What I need
I'm looking for pretty fast and accurate way to find Jaccard similarity among multiple huge sets of data. I could have up to 10.000-20.000 operations of calculating Jaccard similarity. Due to the need to calculate all Jaccard similarities just after dumping of that datasets, I can't calculate them in background with slow algorithms during the quiet winter nights.
I see two possible solutions:
Solution #1
Use MinHash algorithm. The problem with this solution is that it's very slow. To get 10% error you need to use 100 hash functions. The only workaround I see here is to hash everything with single "expensive" hash function, and than use 100 "cheap" hash functions over the hash result. But I haven't enough math background to choose them by myself.
Question #1
How to choose speed efficient set of hash functions for MinHash to get maximum error 10%?
Solution #2
Use HyperLogLog or BitSet to calculate Jaccard similarity.
The problem with this approach is that for some reasons I get too big errors in some cases. Also the problem with BitSet (even it's sparse data structure) is that it takes too much RAM on huger datasets.
My algorithms:
- Choose probability cardinality estimation algorithm (HyperLogLog or BitSet)

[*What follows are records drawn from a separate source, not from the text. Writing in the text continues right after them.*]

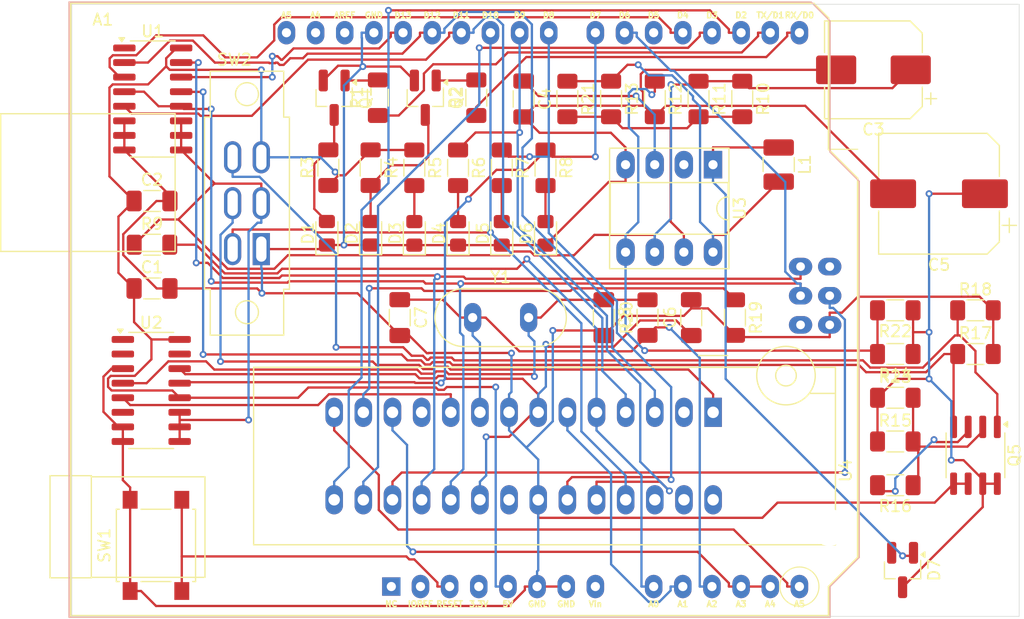
<source format=kicad_pcb>
(kicad_pcb
	(version 20240108)
	(generator "pcbnew")
	(generator_version "8.0")
	(general
		(thickness 1.6)
		(legacy_teardrops no)
	)
	(paper "A4")
	(layers
		(0 "F.Cu" signal)
		(31 "B.Cu" signal)
		(32 "B.Adhes" user "B.Adhesive")
		(33 "F.Adhes" user "F.Adhesive")
		(34 "B.Paste" user)
		(35 "F.Paste" user)
		(36 "B.SilkS" user "B.Silkscreen")
		(37 "F.SilkS" user "F.Silkscreen")
		(38 "B.Mask" user)
		(39 "F.Mask" user)
		(40 "Dwgs.User" user "User.Drawings")
		(41 "Cmts.User" user "User.Comments")
		(42 "Eco1.User" user "User.Eco1")
		(43 "Eco2.User" user "User.Eco2")
		(44 "Edge.Cuts" user)
		(45 "Margin" user)
		(46 "B.CrtYd" user "B.Courtyard")
		(47 "F.CrtYd" user "F.Courtyard")
		(48 "B.Fab" user)
		(49 "F.Fab" user)
		(50 "User.1" user)
		(51 "User.2" user)
		(52 "User.3" user)
		(53 "User.4" user)
		(54 "User.5" user)
		(55 "User.6" user)
		(56 "User.7" user)
		(57 "User.8" user)
		(58 "User.9" user)
	)
	(setup
		(pad_to_mask_clearance 0)
		(allow_soldermask_bridges_in_footprints no)
		(pcbplotparams
			(layerselection 0x00010fc_ffffffff)
			(plot_on_all_layers_selection 0x0000000_00000000)
			(disableapertmacros no)
			(usegerberextensions no)
			(usegerberattributes yes)
			(usegerberadvancedattributes yes)
			(creategerberjobfile yes)
			(dashed_line_dash_ratio 12.000000)
			(dashed_line_gap_ratio 3.000000)
			(svgprecision 4)
			(plotframeref no)
			(viasonmask no)
			(mode 1)
			(useauxorigin no)
			(hpglpennumber 1)
			(hpglpenspeed 20)
			(hpglpendiameter 15.000000)
			(pdf_front_fp_property_popups yes)
			(pdf_back_fp_property_popups yes)
			(dxfpolygonmode yes)
			(dxfimperialunits yes)
			(dxfusepcbnewfont yes)
			(psnegative no)
			(psa4output no)
			(plotreference yes)
			(plotvalue yes)
			(plotfptext yes)
			(plotinvisibletext no)
			(sketchpadsonfab no)
			(subtractmaskfromsilk no)
			(outputformat 1)
			(mirror no)
			(drillshape 0)
			(scaleselection 1)
			(outputdirectory "Gerber")
		)
	)
	(net 0 "")
	(net 1 "+5V")
	(net 2 "GND")
	(net 3 "A")
	(net 4 "+12V")
	(net 5 "AVCC")
	(net 6 "XTAL1")
	(net 7 "D")
	(net 8 "Net-(D1-A)")
	(net 9 "Net-(D2-A)")
	(net 10 "Net-(D3-A)")
	(net 11 "Net-(D4-A)")
	(net 12 "Net-(D5-A)")
	(net 13 "Net-(D6-A)")
	(net 14 "Net-(D7-A)")
	(net 15 "Net-(Q1-B)")
	(net 16 "Net-(Q2-B)")
	(net 17 "B")
	(net 18 "TXD")
	(net 19 "RXD")
	(net 20 "TG D7")
	(net 21 "TG D6")
	(net 22 "TG VCC")
	(net 23 "#WR")
	(net 24 "Reset")
	(net 25 "TG-Reset")
	(net 26 "Reset{slash}BS2")
	(net 27 "SCK{slash}Burn Ctrl")
	(net 28 "MISO{slash}TG D4")
	(net 29 "SCK{slash}TG D5")
	(net 30 "TG D4")
	(net 31 "TG D3")
	(net 32 "MISO{slash}RDY#BSY")
	(net 33 "MOSI{slash}#OE")
	(net 34 "C")
	(net 35 "Net-(U3-TC)")
	(net 36 "unconnected-(D7-NC-Pad2)")
	(net 37 "TG D1")
	(net 38 "MOSI{slash}TG D3")
	(net 39 "TG D2")
	(net 40 "XA0")
	(net 41 "BS1")
	(net 42 "Net-(U3-DC)")
	(net 43 "Net-(Q5A-S)")
	(net 44 "Net-(Q5A-G)")
	(net 45 "TG D0")
	(net 46 "Net-(Q5B-1)")
	(net 47 "XA1")
	(net 48 "unconnected-(A1-IOREF-PadIORF)")
	(net 49 "unconnected-(A1-3.3V-Pad3V3)")
	(net 50 "TG Reset")
	(net 51 "unconnected-(A1-PadVIN)")
	(net 52 "VCC")
	(net 53 "unconnected-(A1-PadAREF)")
	(net 54 "Net-(U3-Ipk)")
	(net 55 "Net-(U3-Vfb)")
	(net 56 "Net-(U4-PD7)")
	(net 57 "unconnected-(U2-B1-Pad1)")
	(net 58 "unconnected-(U2-B-Pad15)")
	(net 59 "unconnected-(U2-INH-Pad6)")
	(net 60 "unconnected-(U2-B0-Pad2)")
	(net 61 "unconnected-(U3-SwE-Pad2)")
	(net 62 "unconnected-(U4-PC4-Pad27)")
	(net 63 "unconnected-(U4-PC5-Pad28)")
	(net 64 "unconnected-(U4-AREF-Pad21)")
	(net 65 "unconnected-(U4-PD0-Pad2)")
	(net 66 "unconnected-(U4-PC3-Pad26)")
	(footprint "My_Misc:Crystal_HC49-4H_Vertical_large" (layer "F.Cu") (at 138.43 112.395))
	(footprint "Resistor_SMD:R_1206_3216Metric_Pad1.30x1.75mm_HandSolder" (layer "F.Cu") (at 182.245 111.76))
	(footprint "Capacitor_SMD:C_1206_3216Metric_Pad1.33x1.80mm_HandSolder" (layer "F.Cu") (at 157.48 112.395 90))
	(footprint "Resistor_SMD:R_1206_3216Metric_Pad1.30x1.75mm_HandSolder" (layer "F.Cu") (at 130.175 93.235 90))
	(footprint "LED_SMD:LED_0805_2012Metric_Pad1.15x1.40mm_HandSolder" (layer "F.Cu") (at 125.73 105.046 90))
	(footprint "My_Misc:ZIF_DIP_Socket-28_W6.9_W7.62_W7.62_W12.7_W13.5_large" (layer "F.Cu") (at 159.385 120.65 -90))
	(footprint "LED_SMD:LED_0805_2012Metric_Pad1.15x1.40mm_HandSolder" (layer "F.Cu") (at 140.97 105.055 90))
	(footprint "Package_TO_SOT_SMD:SOT-23_Handsoldering" (layer "F.Cu") (at 175.895 134.39 -90))
	(footprint "Capacitor_SMD:C_1206_3216Metric_Pad1.33x1.80mm_HandSolder" (layer "F.Cu") (at 110.49 102.235))
	(footprint "Capacitor_SMD:C_1206_3216Metric_Pad1.33x1.80mm_HandSolder" (layer "F.Cu") (at 132.08 112.395 -90))
	(footprint "LED_SMD:LED_0805_2012Metric_Pad1.15x1.40mm_HandSolder" (layer "F.Cu") (at 129.54 105.046 90))
	(footprint "Resistor_SMD:R_1206_3216Metric_Pad1.30x1.75mm_HandSolder" (layer "F.Cu") (at 175.26 127 180))
	(footprint "My_Arduino:Arduino_UNO_R3_shield_incl ICSP_headers_large" (layer "F.Cu") (at 169.545 113.03))
	(footprint "Package_TO_SOT_SMD:SOT-23_Handsoldering" (layer "F.Cu") (at 126.365 93.235 -90))
	(footprint "Resistor_SMD:R_1206_3216Metric_Pad1.30x1.75mm_HandSolder" (layer "F.Cu") (at 150.495 93.345 -90))
	(footprint "Capacitor_SMD:C_1206_3216Metric_Pad1.33x1.80mm_HandSolder" (layer "F.Cu") (at 149.86 112.395 -90))
	(footprint "Resistor_SMD:R_1206_3216Metric_Pad1.30x1.75mm_HandSolder" (layer "F.Cu") (at 175.26 111.76 180))
	(footprint "Package_SO:SOIC-8_3.9x4.9mm_P1.27mm" (layer "F.Cu") (at 182.245 124.395 -90))
	(footprint "Resistor_SMD:R_1206_3216Metric_Pad1.30x1.75mm_HandSolder" (layer "F.Cu") (at 175.26 123.19))
	(footprint "Resistor_SMD:R_1206_3216Metric_Pad1.30x1.75mm_HandSolder" (layer "F.Cu") (at 175.26 119.38))
	(footprint "Resistor_SMD:R_1206_3216Metric_Pad1.30x1.75mm_HandSolder" (layer "F.Cu") (at 138.75 93.235 90))
	(footprint "My_Misc:DIP-8_W7.62mm_Socket_w_dip_packet_LongPads" (layer "F.Cu") (at 159.375 99.07 -90))
	(footprint "LED_SMD:LED_0805_2012Metric_Pad1.15x1.40mm_HandSolder" (layer "F.Cu") (at 137.16 105.055 90))
	(footprint "Resistor_SMD:R_1206_3216Metric_Pad1.30x1.75mm_HandSolder" (layer "F.Cu") (at 144.78 99.34 -90))
	(footprint "Resistor_SMD:R_1206_3216Metric_Pad1.30x1.75mm_HandSolder" (layer "F.Cu") (at 146.685 93.345 -90))
	(footprint "Resistor_SMD:R_1206_3216Metric_Pad1.30x1.75mm_HandSolder" (layer "F.Cu") (at 129.54 99.331 -90))
	(footprint "Package_SO:SOIC-16_3.9x9.9mm_P1.27mm" (layer "F.Cu") (at 110.425 118.745))
	(footprint "Resistor_SMD:R_1206_3216Metric_Pad1.30x1.75mm_HandSolder" (layer "F.Cu") (at 182.245 115.57))
	(footprint "Resistor_SMD:R_1206_3216Metric_Pad1.30x1.75mm_HandSolder" (layer "F.Cu") (at 125.857 99.331 90))
	(footprint "Package_TO_SOT_SMD:SOT-23_Handsoldering" (layer "F.Cu") (at 134.305 93.235 -90))
	(footprint "My_Parts:Switch slide 2-pole on-on" (layer "F.Cu") (at 118.765 102.425))
	(footprint "Resistor_SMD:R_1206_3216Metric_Pad1.30x1.75mm_HandSolder" (layer "F.Cu") (at 110.49 106.045))
	(footprint "Inductor_SMD:L_1210_3225Metric_Pad1.42x2.65mm_HandSolder"
		(layer "F.Cu")
		(uuid "b468df59-3282-49f5-8a12-2723f517747f")
		(at 165.1 99.06 -90)
		(descr "Inductor SMD 1210 (3225 Metric), square (rectangular) end terminal, IPC_7351 nominal with elongated pad for handsoldering. (Body size source: http://www.tortai-tech.com/upload/download/2011102023233369053.pdf), generated with kicad-footprint-generator")
		(tags "inductor handsolder")
		(property "Reference" "L1"
			(at 0 -2.28 90)
			(layer "F.SilkS")
			(uuid "18605eed-2ddb-468c-90a7-41a608f1fe5c")
			(effects
				(font
					(size 1 1)
					(thickness 0.15)
				)
			)
		)
		(property "Value" "100u"
			(at 0 2.28 90)
			(layer "F.Fab")
			(uuid "87c48065-8f1f-40ab-aced-141738e1777e")
			(effects
				(font
					(size 1 1)
					(thickness 0.15)
				)
			)
		)
		(property "Footprint" "Inductor_SMD:L_1210_3225Metric_Pad1.42x2.65mm_HandSolder"
			(at 0 0 -90)
			(unlocked yes)
			(layer "F.Fab")
			(hide yes)
			(uuid "3102c46e-74a4-4b59-8667-fde502d09172")
			(effects
				(font
					(size 1.27 1.27)
					(thickness 0.15)
				)
			)
		)
		(property "Datasheet" ""
			(at 0 0 -90)
			(unlocked yes)
			(layer "F.Fab")
			(hide yes)
			(uuid "f6f43a05-d620-469d-835b-2ec40001f342")
			(effects
				(font
					(size 1.27 1.27)
					(thickness 0.15)
				)
			)
		)
		(property "Description" "Inductor"
			(at 0 0 -90)
			(unlocked yes)
			(layer "F.Fab")
			(hide yes)
			(uuid "ce5e37ab-a343-4b22-ada6-c81983faff02")
			(effects
				(font
					(size 1.27 1.27)
					(thickness 0.15)
				)
			)
		)
		(property ki_fp_filters "Choke_* *Coil* Inductor_* L_*")
		(path "/8b5d2fc4-3fb4-40cc-82b3-0bbde1ce2182/731a0520-d85a-4e15-afca-aa8ebef83095")
		(sheetname "High Voltage")
		(sheetfile "high_voltage.kicad_sch")
		(attr smd)
		(fp_lin
... [206122 chars truncated]
</source>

- Calculate probable cardinality of
set1
- Calculate probable cardinality of
set2
- Calculate probable cardinality of
set1 union set2
. Both HyperLogLog and BitSet support merge operation. - Similarity between
set2
andset1
=(cardinality(set1) + cardinality(set2) - cardinality(set1 union set2)) / cardinality(set2)
Question #2
Why do I get the same deviation of Jaccard similarity estimation on both BitSet and HyperLogLog? BitSet prove better cardinality precision than HLL. I though that if BitSet takes much more space it should have much bigger accuracy, am I wrong?
Question #3
Is that impossible to achieve deviation of Jaccard similarity less than 5% with BitSet and HyperLogLog? What I'm doing wrong?